The act of striking the Plaintiff on the left shoulder does not arise from the investigation of the motor vehicle accident. It does not arise from a determination on the cause of the motor vehicle accident or from a report related to the motor vehicle accident. Instead, it arises from a separate act, i.e., the allegations that Jose Borbon engaged in an act of retaliation because he believed that the Plaintiff had bumped into him. The immunity of section 821.6 does not apply to this claimed battery because it is not related to the investigation of or report on the motor vehicle accident.
Section 820.2 immunity provides that a public employee is not liable for an injury resulting from his act or omission where the act or omission was the result of the exercise of the discretion vested in him, whether or not such discretion was abused. Section 820.2 immunity is reserved for “basic policy decisions” which have been expressly committed to certain branches of the government, as to which judicial interference would be “unseemly” and interfere with that body’s decision-making process. Zuniga v. Housing Authority (1995) 41 Cal. App. 4th 82, 97-98. It does not apply to lower level or ministerial decisions that merely implement the basic policy decisions. Id.
For example, in Tarasoff v. Regents of University of California (1976) 17 Cal. 3d 425, a patient undergoing psychotherapy at a state university hospital made threats against a young woman during the course of psychotherapy. The patient was confined temporarily at a mental hospital, but was then released, and killed the girl. The girl’s parents filed a complaint naming the therapists. The causes of action against the therapists were dismissed on a demurrer by the trial court on the ground that they were immune. The Supreme Court concluded that the therapists were not immune from liability for their failure to warn the girl and her parents because a “basic policy decision” was not involved.
Similarly in Lopez v. Southern Cal. Rapid Transit District (1985) 40 Cal. 3d 780, the court found a public transit district not immune from liability for injuries sustained by passengers when a fight broke out on a bus. The Supreme Court found that no immunity existed because the bus driver’s decision not to protect passengers was not a basic policy decision and it did not rise to the level of governmental decisions calling for judicial restraint.
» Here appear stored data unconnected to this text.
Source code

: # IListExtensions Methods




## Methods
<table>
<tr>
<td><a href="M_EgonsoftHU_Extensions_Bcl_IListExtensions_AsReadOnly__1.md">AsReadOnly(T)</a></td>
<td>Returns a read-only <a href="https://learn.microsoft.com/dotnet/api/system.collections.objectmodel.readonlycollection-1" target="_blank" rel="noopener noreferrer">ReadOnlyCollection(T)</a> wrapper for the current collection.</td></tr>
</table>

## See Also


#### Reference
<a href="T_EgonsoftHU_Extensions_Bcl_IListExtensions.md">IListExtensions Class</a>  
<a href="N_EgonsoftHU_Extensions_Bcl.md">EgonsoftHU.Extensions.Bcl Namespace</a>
In the pending case, there are no allegations that the Defendants were engaged in any type of basic policy decision for which judicial interference would interfere with the Defendant’s decision-making process. Instead, the allegations indicate a lower level decision by Jose Borbon to engage in a battery against the Plaintiff in retaliation for the Plaintiff bumping into him. There is no immunity under section 820.2 for this claim.
Therefore, the Court overrules the demurrer to the second cause of action for elder abuse because it states sufficient facts and because the Defendants are not immune under Government Code sections 821.6 or 820.2 from this claim.
RECOMMENDED RULING:
OVERRULE demurrer to second cause of action.